Abbandono Bogli per rimettermi sul sentiero verso Artana: sono a buon punto della mia escursione. Il sentiero risale per un tratto fino a transitare nei pressi di una cappelletta dedicata a San Rocco, posta sull'angolo del sentiero, poi prosegue dapprima in piano e, poi, nuovamente in salita, fino a giungere nei pressi di una cascina nota come Bucalon. La cascina, ormai parzialmente in rovina, ha una madonnina sulla facciata ed è nota nelle quattro province perché vi abitò, fino all'età di 98 anni il signor Marziano Rossi, meglio conosciuto come "Nito", del quale potete sapere di più in questo bell'articolo di Claudio Gnoli per il sito "Dove comincia l'appennino". Nito non voleva saperne di lasciare la sua cascina (nota in cartografia come "Cascina Borgonovo") e nonostante gli inviti dei parenti, restò in questo posto sperduto a curare i suoi orti fino alla sua morte, avvenuta nel 2005.

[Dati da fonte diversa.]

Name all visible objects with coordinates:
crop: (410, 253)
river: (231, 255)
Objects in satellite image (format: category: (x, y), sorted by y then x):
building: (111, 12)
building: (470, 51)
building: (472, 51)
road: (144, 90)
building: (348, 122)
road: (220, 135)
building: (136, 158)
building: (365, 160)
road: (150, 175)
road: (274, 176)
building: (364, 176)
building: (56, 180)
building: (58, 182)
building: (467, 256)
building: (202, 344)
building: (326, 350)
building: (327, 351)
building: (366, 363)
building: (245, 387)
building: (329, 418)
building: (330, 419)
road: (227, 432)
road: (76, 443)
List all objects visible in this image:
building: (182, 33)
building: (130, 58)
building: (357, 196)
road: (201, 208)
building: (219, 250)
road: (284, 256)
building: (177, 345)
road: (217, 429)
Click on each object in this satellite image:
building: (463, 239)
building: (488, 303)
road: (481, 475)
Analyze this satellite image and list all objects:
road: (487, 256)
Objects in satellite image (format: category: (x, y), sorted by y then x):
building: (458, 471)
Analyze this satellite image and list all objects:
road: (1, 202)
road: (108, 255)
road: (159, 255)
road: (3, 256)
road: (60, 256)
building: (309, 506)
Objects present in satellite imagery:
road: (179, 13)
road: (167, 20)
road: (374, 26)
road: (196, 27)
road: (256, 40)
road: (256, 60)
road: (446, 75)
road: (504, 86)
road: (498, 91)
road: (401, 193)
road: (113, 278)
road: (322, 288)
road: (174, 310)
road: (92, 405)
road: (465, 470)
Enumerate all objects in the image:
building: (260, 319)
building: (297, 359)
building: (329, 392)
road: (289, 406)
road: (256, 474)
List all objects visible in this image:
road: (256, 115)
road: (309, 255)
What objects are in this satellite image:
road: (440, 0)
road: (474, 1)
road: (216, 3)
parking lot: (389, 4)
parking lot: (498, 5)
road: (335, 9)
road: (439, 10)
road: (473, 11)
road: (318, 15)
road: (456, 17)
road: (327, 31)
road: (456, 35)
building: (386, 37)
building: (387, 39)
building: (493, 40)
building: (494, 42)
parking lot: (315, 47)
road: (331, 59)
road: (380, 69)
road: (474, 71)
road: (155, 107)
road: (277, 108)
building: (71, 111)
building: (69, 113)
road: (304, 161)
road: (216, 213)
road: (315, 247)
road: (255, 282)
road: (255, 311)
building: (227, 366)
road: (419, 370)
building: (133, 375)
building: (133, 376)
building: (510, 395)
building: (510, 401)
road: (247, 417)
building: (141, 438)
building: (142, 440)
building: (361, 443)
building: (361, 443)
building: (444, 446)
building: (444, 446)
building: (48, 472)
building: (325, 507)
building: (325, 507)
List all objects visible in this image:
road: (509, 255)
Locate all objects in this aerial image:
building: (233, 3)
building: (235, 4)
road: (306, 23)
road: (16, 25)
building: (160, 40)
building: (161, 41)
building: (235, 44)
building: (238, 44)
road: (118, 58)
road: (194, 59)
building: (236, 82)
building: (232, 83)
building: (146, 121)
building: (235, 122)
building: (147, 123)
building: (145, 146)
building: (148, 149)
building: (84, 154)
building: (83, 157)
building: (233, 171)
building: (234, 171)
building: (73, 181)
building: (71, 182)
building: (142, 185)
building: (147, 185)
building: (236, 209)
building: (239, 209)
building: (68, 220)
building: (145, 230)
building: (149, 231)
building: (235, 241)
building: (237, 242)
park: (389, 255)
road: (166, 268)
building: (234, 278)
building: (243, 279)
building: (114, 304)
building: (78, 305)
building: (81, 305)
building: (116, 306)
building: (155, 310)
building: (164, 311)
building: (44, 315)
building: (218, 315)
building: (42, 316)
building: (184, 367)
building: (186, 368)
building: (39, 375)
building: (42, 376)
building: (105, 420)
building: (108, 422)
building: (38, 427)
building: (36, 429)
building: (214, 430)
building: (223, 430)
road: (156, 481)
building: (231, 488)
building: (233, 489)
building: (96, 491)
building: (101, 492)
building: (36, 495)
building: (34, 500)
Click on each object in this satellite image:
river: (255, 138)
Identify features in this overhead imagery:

Lascio u Bucalon, dal quale si gode di una splendida vista su Pizzonero e, alle sue spalle, sulla punta dell'Alfeo, per riprendere la mulattiera che, dopo una breve salita, taglia in piano il versante della montagna. Dal sentiero si possono gustare dei fantastici panorami sul Lesima, su Zerba e su tutta la Val Boreca, con i tetti di Pizzonero arrampicati sulle pendici della montagna quasi nascosti dalla fitta vegetazione. L'Alfeo, severo, sembra controllare la situazione dall'alto della sua vetta.

Superati numerosi rii, giungo finalmente in vista delle case di Artana, proprio mentre il tempo metereologico cambia improvvisamente, con nubi via via sempre più nere che, dal Carmo, si spostano verso il Lesima fino a coprire tutta la Val Boreca sotto a un fitto strato grigio scuro. Entro ad Artana passando sul lato di una splendida fontana in pietra a tre arcate, poi mi infilo tra le case, su di una vietta che taglia a metà il paese. Alcune signore sono sedute in un cortile a parlare, mentre una giovane coppia sta caricando i bagagli in macchina: credo che per loro sia giunto il momento di lasciare Artana e fare ritorno in pianura. Chiamano i bambini, che stavano giocando in mezzo al paese. Non ne vogliono sapere di andare, si mettono a fare i capricci e piangono come fontane. Io, a proposito di fontane, sono fermo in quella che c'è ad inizio paese, la prima che avevo incontrato questa mattina quando sono partito, a riempirmi la bottiglia, ormai vuota. Tolgo gli scarponi, carico lo zaino e salgo in macchina. Il tempo di chiudere la portiera e inizia a piovere: per un pelo! Sono soddisfatto della bella camminata: l'escursione di oggi mi ha portato alla scoperta di una valle tanto selvaggia quanto splendida e ricca di segreti da scoprire e di storie da raccontare.

Segreti e storie che il nostro amico postino sicuramente conosceva.